Japan was a blast. Another trip I’ll never forget. The highlight was seeing Shin Godzilla. In the days leading up to the premier I traveled to as many Godzilla places as possible. These places included Shin Godzilla locations made popular by the trailers. Kamakura was one place I had to visit if nowhere else. Shin Godzilla makes landfall there and walks parallel to the local train. After more than an hour train ride to Kamakura followed by a ten minute walk I found the exact location. I took photos and video with the intention of recreating this scene with the Banpresto Yuji Sakai Shin Godzilla lottery prize figure. I wanted to capture the scene as best as possible using all original photography. Several days ago while fighting off a bout of jet lag I put together the scene. Here’s the process from start to finish.

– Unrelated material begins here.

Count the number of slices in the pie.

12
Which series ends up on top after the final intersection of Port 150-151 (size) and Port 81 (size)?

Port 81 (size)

Step 1: Background. The street is narrow and a road traveled by local residents, school kids, bikers, and cars. My original photo is not perfect but very close to the composition in the film.


Step 2: Foreground. I had to shoot the Banpresto figure with the right angle, lighting, and scale to match that of Godzilla in the movie scene. How convincing the composite image will be is determined by seamless edges between Shin Godzilla and the background. If the viewer doesn’t question the validity of the composite image upon first sight, then success has been achieved. There’s no shortcuts when it comes to this part in the process. Meticulous attention and patience are required to cut around the figure.

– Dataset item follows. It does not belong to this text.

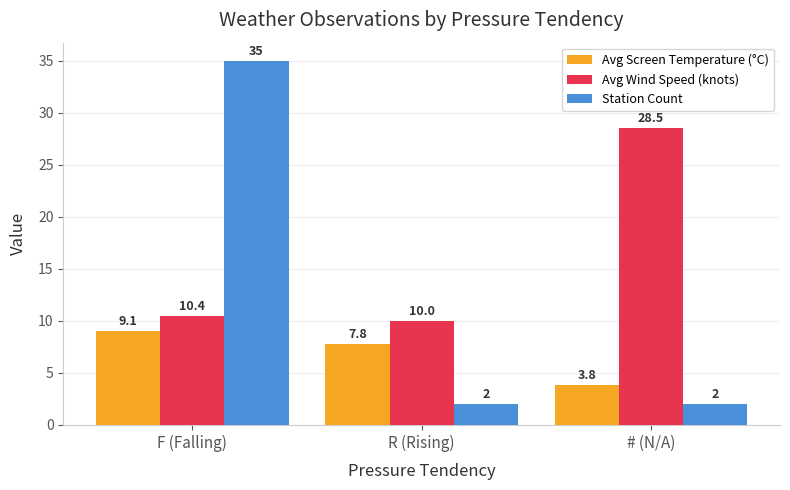

Reading left to right, list all the values displayed in this chart.

Avg Screen Temperature (°C): F (Falling)=9.1	R (Rising)=7.8	# (N/A)=3.8
Avg Wind Speed (knots): F (Falling)=10.4	R (Rising)=10.0	# (N/A)=28.5
Station Count: F (Falling)=35.0	R (Rising)=2.0	# (N/A)=2.0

Step 3: Positioning. Because my photo was not an exact match, the placement of Shin Godzilla was not a match. The tree on the right extends too far into the shot. So the figure is set further to the right. The tail was shot and positioned separately. The head was made smaller and the neck was widened a bit. Then I adjusted the color, levels, curves, and saturation.

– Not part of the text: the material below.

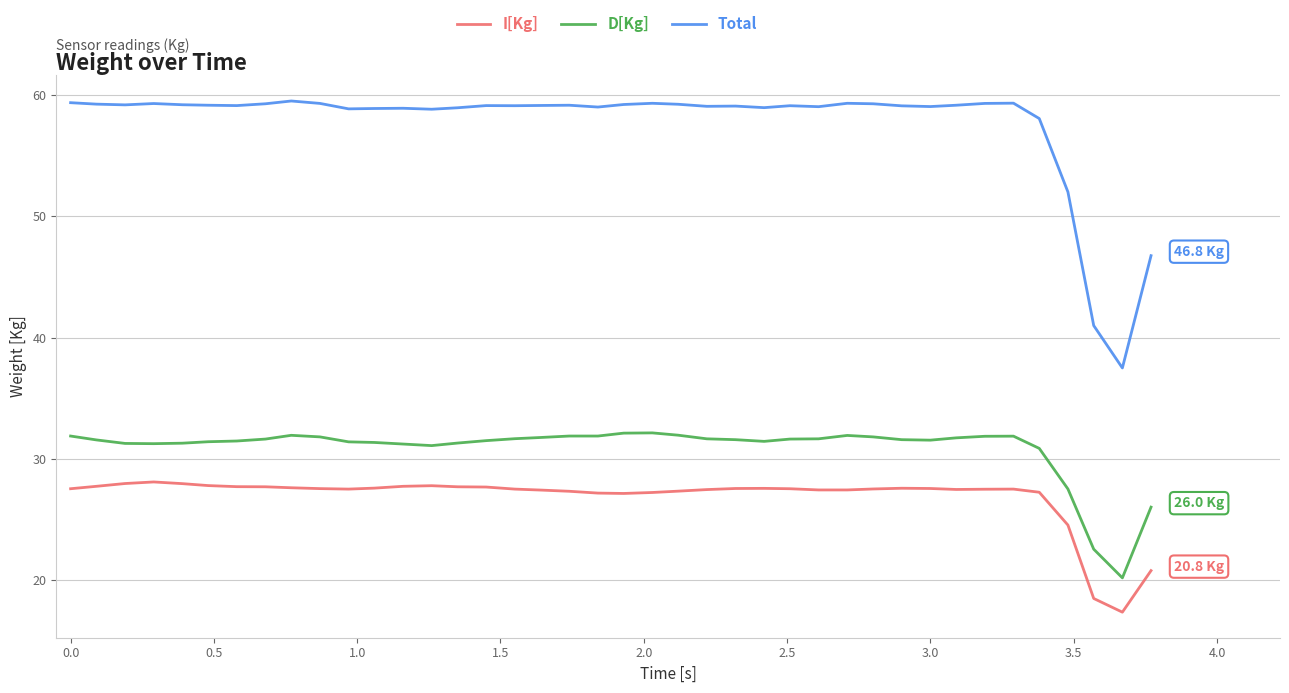

Which series has the largest total across all categories?

Total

Step 4: Details. The details can make or break the picture. The most difficult details were the train lines in front of Godzilla. Again, there’s no substitute to making these details look authentic. Thin lines were made in Photoshop to connect some train wires and close masking was used to make others. Next was the addition of smoke. This was simple but essential to camouflaging the seams between Godzilla and the photo. After adjusting the curves and levels, I was satisfied with the overall sense of realism.


Step 5: Adjustments. I made overall adjustments to the color and saturation in Photoshop. This helps the photo better match the trailer shot more closely.